The babies will look just like CRS, but carry the TB gene. They would be known as F1 mischlings. Let the babies grow to maturity, they breed with either a TB, or other F1 mischlings, and that set of offspring would have a chance of being full blown TB.

In a nutshell, what you are doing would just make mischlings this first round. It's the babies from this F1 round growing up and reproducing that would have the potential to make more full blown TB.


----------



## serenityfate (Jan 29, 2014)

Like what the above post said. Its like playing a lottery.. But your chances increase as your michling generation increases( f1 f2 etc) 
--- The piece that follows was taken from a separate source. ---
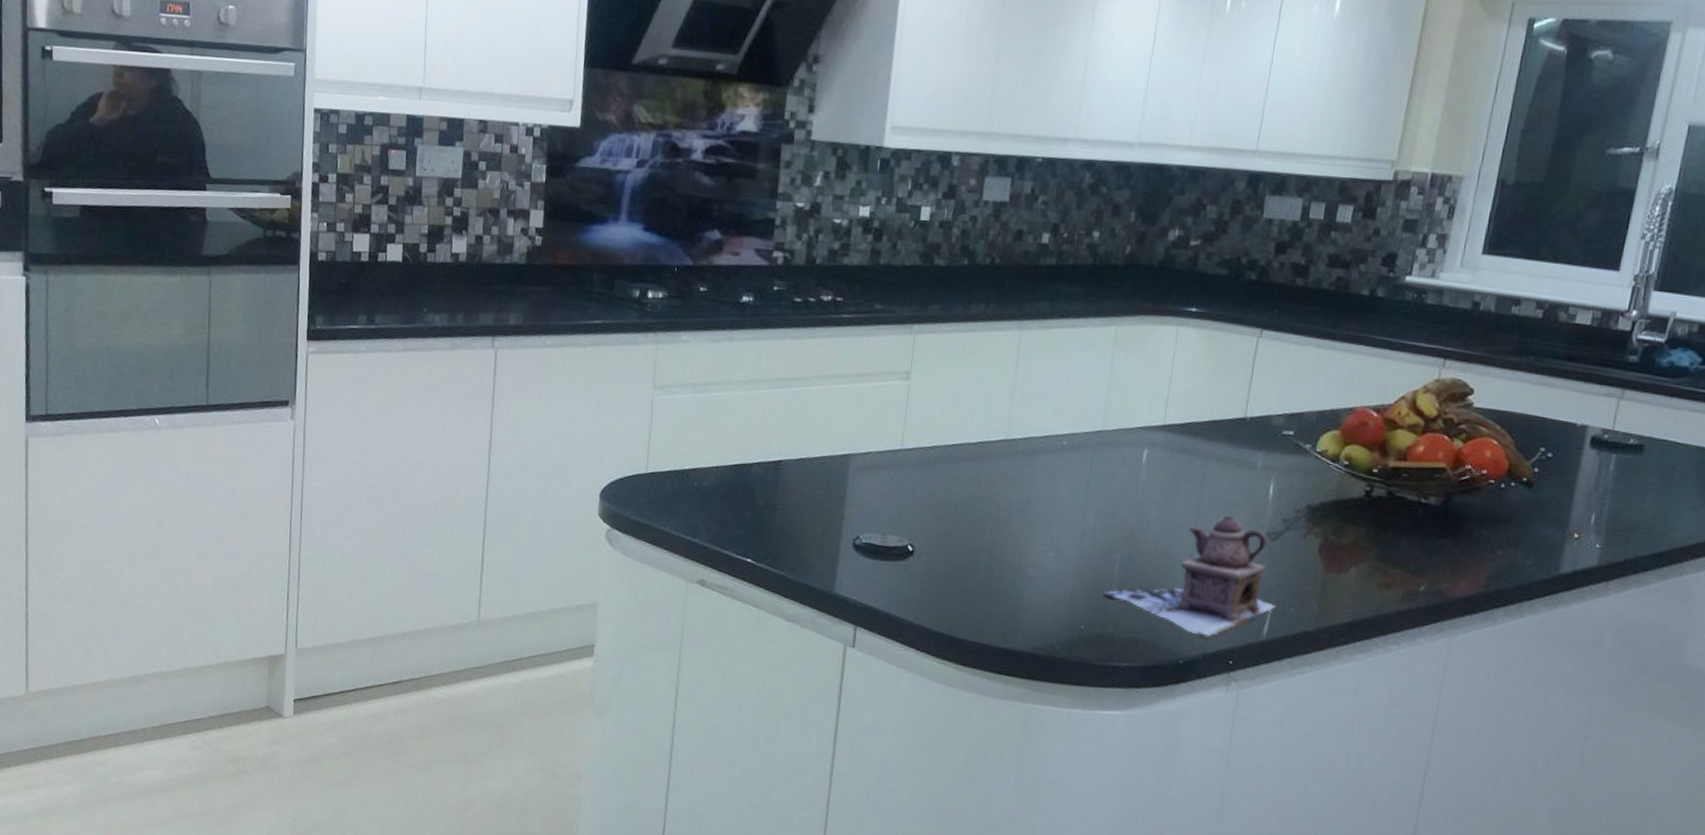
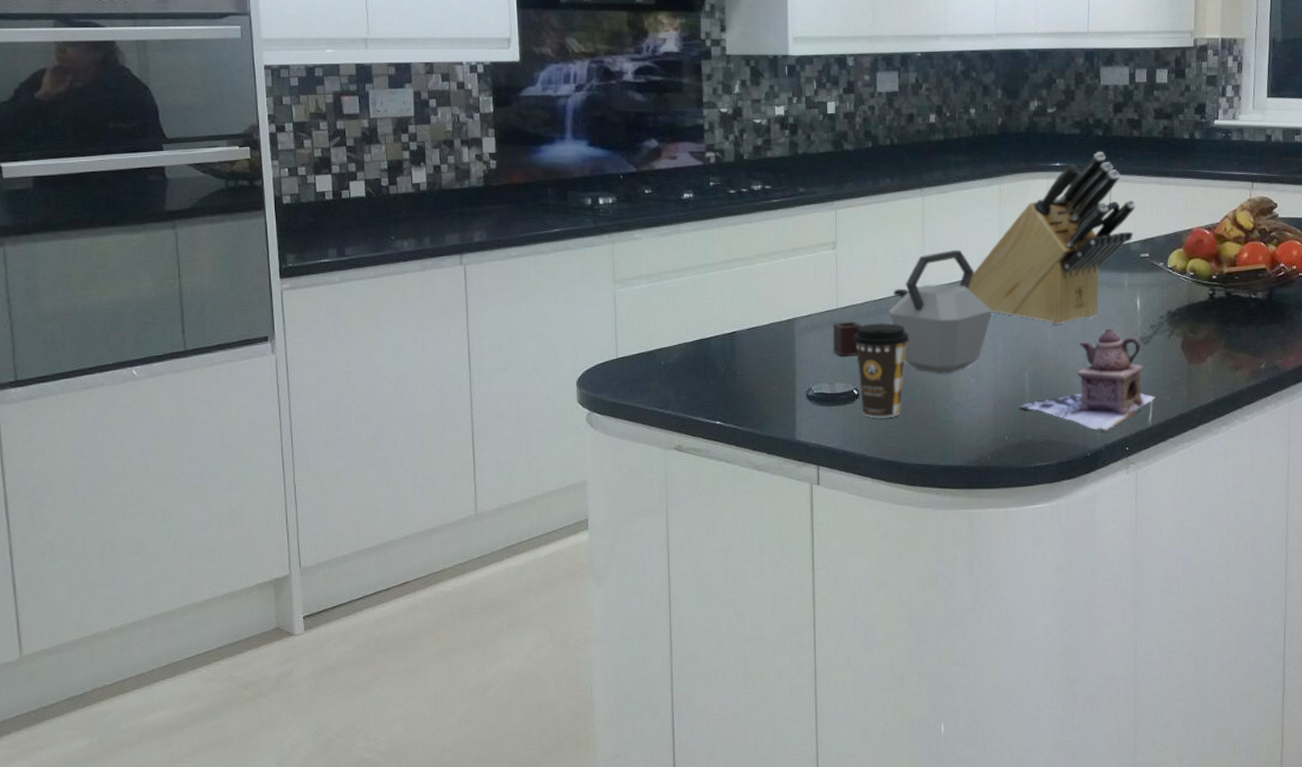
kettle: none [889,397,1087,543] -> present [832,249,993,374]
coffee cup: none [915,471,982,584] -> present [853,322,909,419]
knife block: none [1060,299,1287,503] -> present [968,151,1136,325]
For me i was lucky on my first try. I got some shadow panda for mixing bb and crs


----------



## NeMox69x (Aug 1, 2013)

Is it worth doing?


----------



## ChadO (Apr 2, 2009)

Depends on your budget. If you have the money to buy a small starter colony of existing TB shrimp, put them in their own tank, and any offspring they have will all be TB. For the mischling route, only a percentage - and generally a small percentage at that - will be TB. The deeper you get into F1, F2, F3... generations, the more or higher percentage of TB you will get from the mischlings. However, if you can afford it, the fastest route is to just get TB outright because all offspring are TB.


----------



## greenteam (Feb 8, 2012)

TB's x CRS/CBS = Mischlings then breed that back to TB's for better chance to get more TB's.


----------